The soundtrack was composed by Moniker and was released on 8 April 2016 by Majestical Pictures Ltd. All original songs were written and performed by Moniker unless specified.

| No. | Title | Length |
|---|---|---|
| 1. | "Makutekahu" (vocals by Pepe Becker, Anna Sedcole, Phillip Collins, Robert Oliver) | 2:09 |
| 2. | "Ricky Runs" | 1:46 |
| 3. | "Cloak of the Sky" | 2:58 |
| 4. | "Ricky Baker Birthday Song" (vocals by Rima Te Wiata and Julian Dennison) | 0:51 |
| 5. | "Tupac" | 0:59 |
| 6. | "Ricky Alone" | 1:10 |
| 7. | "Ocean Blue" (vocals by Moniker) | 2:26 |
| 8. | "All the Nummiest Treats" | 1:36 |
| 9. | "Hunting/Raindrops" | 2:37 |
| 10. | "Are You Lost?" | 2:53 |
| 11. | "Ancient Stones" | 1:10 |
| 12. | "Horseriding" | 1:26 |
| 13. | "Kahu's House" | 2:43 |
| 14. | "Forest Spirit" | 4:14 |
| 15. | "Majestical" | 2:52 |
| 16. | "Crumpy" | 1:26 |
| 17. | "Milestone 2 (Skux Life)" (vocals by Moniker) | 2:57 |
| 18. | "Sycamore" | 1:56 |
| 19. | "Trifecta" (co-written by Rima Te Wiata (as R Te Wiata), Taika Waititi (as T. Waititi), Julian Dennison (as J. Dennison) and Sam Neill (as S. Neill)) | 2:52 |
| Total length: |  | 40:52 |

===Other soundtrack===

- "Fraulein Love" by Space Waltz (used only in trailer)
- "Magic (What She Do)" by DD Smash
- "Sinnerman" by Nina Simone
- "The Partisan" by Leonard Cohen
- "Shchedryk" by Choeur d'enfants du Bolchoï
- "Cadbury Flake jingle" arranged by Moniker
- "Turn Your Lights Down Low" arranged by Tioreore Ngatai-Melbourne
- "The Ole Rugged Cross" (un-credited)
- "Seabird" by Alessi Brothers (closing credits)

==Release==
The film premiered at the 2016 Sundance Film Festival on 22 January 2016 and was released in cinemas on 31 March 2016 in New Zealand by Piki Films and Madman Entertainment. The film opened in Australian cinemas on 26 May 2016 and received a limited theatrical release in North America on 24 June 2016. The film was released on DVD and Blu-ray in North America on 25 October 2016 by Sony Pictures Home Entertainment.

==Reception==
===Box office===
The film grossed NZ$1,263,000 in New Zealand on its opening weekend, the highest grossing opening weekend for a New Zealand film (as defined by the New Zealand Film Commission), ahead of What Becomes of the Broken Hearted?s $912,000 record in 1999.< (Note: While the films of The Lord of the Rings and The Hobbit trilogies had higher grossing opening weekends, they do not meet the definition of a New Zealand film per the New Zealand Film Commission Act 1978.) It went on to gross NZ$12 million.
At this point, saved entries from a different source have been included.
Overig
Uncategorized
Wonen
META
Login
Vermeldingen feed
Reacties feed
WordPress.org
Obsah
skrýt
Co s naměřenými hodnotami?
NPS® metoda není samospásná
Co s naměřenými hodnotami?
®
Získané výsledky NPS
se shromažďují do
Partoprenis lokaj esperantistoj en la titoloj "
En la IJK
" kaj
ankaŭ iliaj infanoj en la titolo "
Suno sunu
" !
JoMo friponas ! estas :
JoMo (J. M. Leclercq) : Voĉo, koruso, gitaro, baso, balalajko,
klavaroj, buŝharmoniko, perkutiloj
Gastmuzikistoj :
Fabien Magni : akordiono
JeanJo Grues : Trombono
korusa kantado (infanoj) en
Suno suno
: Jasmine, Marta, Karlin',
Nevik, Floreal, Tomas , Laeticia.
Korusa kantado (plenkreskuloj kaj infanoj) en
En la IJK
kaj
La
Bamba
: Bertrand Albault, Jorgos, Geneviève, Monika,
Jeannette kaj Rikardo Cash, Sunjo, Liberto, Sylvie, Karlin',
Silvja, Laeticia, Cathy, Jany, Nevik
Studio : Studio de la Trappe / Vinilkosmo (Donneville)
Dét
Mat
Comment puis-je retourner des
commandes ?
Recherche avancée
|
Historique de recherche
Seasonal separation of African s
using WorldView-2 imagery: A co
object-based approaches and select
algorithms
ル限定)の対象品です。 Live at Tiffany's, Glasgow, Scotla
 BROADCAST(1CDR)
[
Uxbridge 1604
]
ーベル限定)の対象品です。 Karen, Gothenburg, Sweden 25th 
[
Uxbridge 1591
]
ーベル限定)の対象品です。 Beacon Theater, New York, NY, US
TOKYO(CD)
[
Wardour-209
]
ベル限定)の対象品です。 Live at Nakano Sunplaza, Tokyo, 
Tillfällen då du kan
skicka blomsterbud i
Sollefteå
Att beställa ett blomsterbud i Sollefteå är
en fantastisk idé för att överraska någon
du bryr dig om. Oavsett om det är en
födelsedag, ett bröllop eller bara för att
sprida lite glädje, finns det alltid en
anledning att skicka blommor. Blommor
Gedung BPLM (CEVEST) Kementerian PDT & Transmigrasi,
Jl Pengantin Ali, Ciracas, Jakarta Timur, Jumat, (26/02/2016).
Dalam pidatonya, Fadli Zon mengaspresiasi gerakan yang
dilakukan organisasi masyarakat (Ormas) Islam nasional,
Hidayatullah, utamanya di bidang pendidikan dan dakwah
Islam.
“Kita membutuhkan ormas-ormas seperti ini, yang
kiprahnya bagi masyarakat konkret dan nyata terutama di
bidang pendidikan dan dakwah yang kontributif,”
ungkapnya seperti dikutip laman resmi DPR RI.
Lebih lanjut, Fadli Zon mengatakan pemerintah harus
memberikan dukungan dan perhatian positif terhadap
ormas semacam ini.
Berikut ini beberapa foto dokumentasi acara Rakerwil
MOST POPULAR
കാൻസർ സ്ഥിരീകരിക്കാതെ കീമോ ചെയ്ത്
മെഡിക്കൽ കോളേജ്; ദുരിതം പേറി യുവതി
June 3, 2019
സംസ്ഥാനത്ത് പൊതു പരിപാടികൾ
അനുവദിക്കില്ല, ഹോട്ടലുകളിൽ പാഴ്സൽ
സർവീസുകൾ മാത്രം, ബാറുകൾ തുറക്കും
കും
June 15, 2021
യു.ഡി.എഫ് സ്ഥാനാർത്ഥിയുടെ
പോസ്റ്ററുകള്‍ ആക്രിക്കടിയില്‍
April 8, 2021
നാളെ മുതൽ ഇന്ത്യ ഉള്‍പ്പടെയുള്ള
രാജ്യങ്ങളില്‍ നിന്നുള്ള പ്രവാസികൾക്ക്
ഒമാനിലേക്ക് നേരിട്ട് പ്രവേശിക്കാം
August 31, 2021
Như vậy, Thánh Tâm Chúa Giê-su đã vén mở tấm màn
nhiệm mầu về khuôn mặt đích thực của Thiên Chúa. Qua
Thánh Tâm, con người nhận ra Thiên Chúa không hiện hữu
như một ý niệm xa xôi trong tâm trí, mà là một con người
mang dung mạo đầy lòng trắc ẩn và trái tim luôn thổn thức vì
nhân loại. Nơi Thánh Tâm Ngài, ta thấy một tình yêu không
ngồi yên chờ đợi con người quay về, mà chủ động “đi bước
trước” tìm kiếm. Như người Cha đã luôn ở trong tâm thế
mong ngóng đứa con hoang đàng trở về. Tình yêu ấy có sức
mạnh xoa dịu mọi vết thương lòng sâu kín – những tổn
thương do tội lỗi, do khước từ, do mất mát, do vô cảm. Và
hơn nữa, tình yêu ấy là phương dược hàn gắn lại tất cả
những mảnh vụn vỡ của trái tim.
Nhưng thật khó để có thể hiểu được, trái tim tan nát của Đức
Internationally, as of October 2016, the film has grossed A$10,935,319 in Australia, US$507,380 in the UK and US$5,137,201 in North America.

===Critical response===
On Rotten Tomatoes, Hunt for the Wilderpeople received a score of 97%, based on 201 reviews, with an average rating of 7.9/10. The site's critical consensus reads: "The charmingly offbeat Hunt for the Wilderpeople unites a solid cast, a talented filmmaker, and a poignant, funny, deeply affecting message." On Metacritic, the film has a score of 81 out of 100, based on 30 reviews, indicating "universal acclaim".

In his review, Hamish Popplestone remarked: "Though both flawed, Neill's and Dennison's characters are so, so charming on-screen and are fully apt at weaving through the dramatic, comedic, and sad points of the script." Empire magazine named Hunt for the Wilderpeople the number one film for 2016.